Monday, November 17, 2008

A thought for November - the Month of the Holy Souls


All things change here below. I say it, O Lord; I believe it; and I shall feel it more and more the longer I live. Before Thy eyes, most awful Lord, the whole future of my life lies bare. Thou knowest exactly what will befall me every year and every day till my last hour. And, though I know not what Thou seest concerning me, so much I know, viz. that Thou dost read in my life perpetual change. Not a year will leave me as it found me, either within or without. I never shall remain any time in one state. How many things are sure to happen to me, unexpected, sudden, hard to bear! I know them not. I know not how long I have to live. I am hurried on, whether I will it or no, through continual change. O my God, what can I trust in? There is nothing I dare trust in; nay, did I trust in anything of earth, I believe for that very reason it would be taken away from me. I know Thou wouldest take it away, if Thou hadst love for me.
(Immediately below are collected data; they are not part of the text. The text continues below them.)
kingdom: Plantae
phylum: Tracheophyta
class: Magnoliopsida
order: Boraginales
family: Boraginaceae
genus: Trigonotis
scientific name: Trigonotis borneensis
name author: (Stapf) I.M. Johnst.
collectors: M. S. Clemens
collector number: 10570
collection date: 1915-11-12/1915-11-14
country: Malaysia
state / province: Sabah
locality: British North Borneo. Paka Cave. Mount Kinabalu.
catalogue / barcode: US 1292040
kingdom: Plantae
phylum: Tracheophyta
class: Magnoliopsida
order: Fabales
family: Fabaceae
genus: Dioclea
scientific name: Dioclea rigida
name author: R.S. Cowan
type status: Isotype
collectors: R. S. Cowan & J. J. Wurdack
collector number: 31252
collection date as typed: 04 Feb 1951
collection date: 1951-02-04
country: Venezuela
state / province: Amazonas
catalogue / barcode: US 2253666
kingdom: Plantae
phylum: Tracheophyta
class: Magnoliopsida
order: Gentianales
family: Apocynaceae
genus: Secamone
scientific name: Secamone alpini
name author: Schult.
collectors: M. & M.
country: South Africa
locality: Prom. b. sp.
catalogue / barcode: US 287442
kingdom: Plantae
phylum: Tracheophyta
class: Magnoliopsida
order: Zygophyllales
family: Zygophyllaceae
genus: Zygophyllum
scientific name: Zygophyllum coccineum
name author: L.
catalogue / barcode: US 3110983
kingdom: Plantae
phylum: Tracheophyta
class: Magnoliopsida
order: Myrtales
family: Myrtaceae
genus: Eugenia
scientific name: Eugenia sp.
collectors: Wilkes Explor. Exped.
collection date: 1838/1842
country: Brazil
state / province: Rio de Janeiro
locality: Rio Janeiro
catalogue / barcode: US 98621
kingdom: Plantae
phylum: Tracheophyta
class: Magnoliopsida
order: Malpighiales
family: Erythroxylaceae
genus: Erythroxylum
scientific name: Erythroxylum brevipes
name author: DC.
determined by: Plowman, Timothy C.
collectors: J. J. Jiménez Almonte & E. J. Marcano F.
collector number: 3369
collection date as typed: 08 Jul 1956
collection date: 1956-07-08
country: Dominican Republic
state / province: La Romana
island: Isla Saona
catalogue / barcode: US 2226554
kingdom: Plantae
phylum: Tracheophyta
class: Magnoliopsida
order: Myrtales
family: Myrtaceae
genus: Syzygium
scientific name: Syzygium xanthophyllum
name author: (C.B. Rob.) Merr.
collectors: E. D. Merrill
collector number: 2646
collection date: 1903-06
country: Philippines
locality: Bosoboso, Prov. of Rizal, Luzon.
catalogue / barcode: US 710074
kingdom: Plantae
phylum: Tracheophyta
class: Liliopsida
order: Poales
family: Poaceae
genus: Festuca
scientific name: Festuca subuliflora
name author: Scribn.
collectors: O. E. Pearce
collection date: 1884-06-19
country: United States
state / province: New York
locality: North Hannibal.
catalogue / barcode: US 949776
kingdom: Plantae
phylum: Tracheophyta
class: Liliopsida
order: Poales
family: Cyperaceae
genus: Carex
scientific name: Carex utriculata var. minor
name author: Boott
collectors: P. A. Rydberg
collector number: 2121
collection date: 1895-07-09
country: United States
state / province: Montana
Lord, in asking for fervour, I am asking for Thyself, for nothing short of Thee, O my God, who hast given Thyself wholly to us. Enter my heart substantially and personally, and fill it with fervour by filling it with Thee. Thou alone canst fill the soul of man, and Thou hast promised to do so. Thou art the living Flame, and ever burnest with love of man: enter into me and set me on fire after Thy pattern and likeness.

My God, I take Thee for my portion. From mere prudence I turn from the world to Thee; I give up the world for Thee. I renounce that which promises for Him who performs. To whom else should I go? I desire to find and feed on Thee here; I desire to feed on Thee, Jesu, my Lord, who art risen, who hast gone up on high, who yet remainest with Thy people on earth. I look up to Thee; I look for the Living Bread which is in heaven, which comes down from heaven. Give me ever of this Bread. Destroy this life, which will soon perish—even though Thou dost not destroy it, and fill me with that supernatural life, which will never die.